CD86, and CD80, provides costimulatory signals for T cell activation and survival. CD80/CD86 exhibited a higher affinity for CTLA-4 on activated T cells than CD28, suggesting its involvement in regulating the T cell response. Dendritic cells, known to express CD86 among other costimulatory molecules, regulate T cell activity through CTLA452. The increased association between dendritic cells and T cells via CD86 signaling prompted us to explore immune activation in cancer. Therefore, we focused on melanoma and evaluated the relationship between differential gene expression patterns of SLE, AD, PS, and immune check-point genes. By considering the top 10 DEGs in the T cell clusters in patients with SLE, AD, and PS, we examined their correlation in patients with melanoma. Elevated PD-L1 expression in tumors enhances clinical outcomes in response to PD-1 blockade therapy. We confirmed its association with TCGA melanoma through enrichment score analysis of the autoimmune skin-disease T cell gene sets.

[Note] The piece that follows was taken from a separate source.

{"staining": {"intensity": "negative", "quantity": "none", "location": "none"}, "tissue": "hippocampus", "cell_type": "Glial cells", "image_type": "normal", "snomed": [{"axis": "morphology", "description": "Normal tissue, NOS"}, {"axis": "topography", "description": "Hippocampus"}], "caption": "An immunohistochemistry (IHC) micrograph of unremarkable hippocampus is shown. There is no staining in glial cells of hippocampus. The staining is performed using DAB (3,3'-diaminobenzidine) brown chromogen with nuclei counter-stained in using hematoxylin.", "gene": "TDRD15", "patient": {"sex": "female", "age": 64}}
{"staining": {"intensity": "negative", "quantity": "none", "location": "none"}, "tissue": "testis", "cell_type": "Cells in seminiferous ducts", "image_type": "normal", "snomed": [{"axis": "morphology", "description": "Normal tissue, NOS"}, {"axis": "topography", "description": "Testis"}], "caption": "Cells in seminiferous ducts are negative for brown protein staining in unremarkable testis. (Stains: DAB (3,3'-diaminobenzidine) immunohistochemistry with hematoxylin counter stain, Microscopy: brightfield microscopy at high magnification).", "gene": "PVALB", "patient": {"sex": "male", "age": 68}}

Furthermore, we observed that higher expression of the T cell DEGs set in patients with SLE and PS was associated with increased overall survival rates. These results shed light on the potential role of the skin-derived T cell DEGs set in predicting response to immune checkpoint blockade in patients with melanoma.

Our findings demonstrated that the SLE T cell DEGs set could effectively distinguish PD1 therapy responders, whereas the PS T cell DEGs set can identify CTLA4 therapy responders. However, the AD T cell DEGs set was unsuitable for distinguishing between these markers. Our findings revealed a significant increase in IFN-related genes in the SLE T cell DEGs set. It is well-established that IFN- γ plays a crucial role in inducing upregulation of PD-L1 and PD-L2 expression53. Furthermore, our investigation into the interaction between myeloid cells and T cells in patients with PS revealed an elevated ICOS signal and an increased CD86 signal in myeloid cells. ICOS serves as a co-stimulatory molecule for both CTLA-4 and CD2854. These insights explain the different associations between the DEGs and distinct immune checkpoint blockade pathways.

This study enhances our understanding of the complex interplay between immune cells and immune checkpoint pathways by unraveling the underlying mechanisms and molecular interactions. Identifying disease-specific T cell populations contribute to our understanding of disease mechanisms and uncovers promising targets for melanoma immunotherapy. These findings support the potential utility of disease specific DEGs as predictive biomarkers to guide the selection of appropriate immune checkpoint blockade therapies for patients with melanoma. Overall, the T cell gene signatures derived from inflammatory skin diseases, particularly SLE and PS, exhibit strong potential as biomarkers for predicting immune checkpoint blockade therapy in melanoma.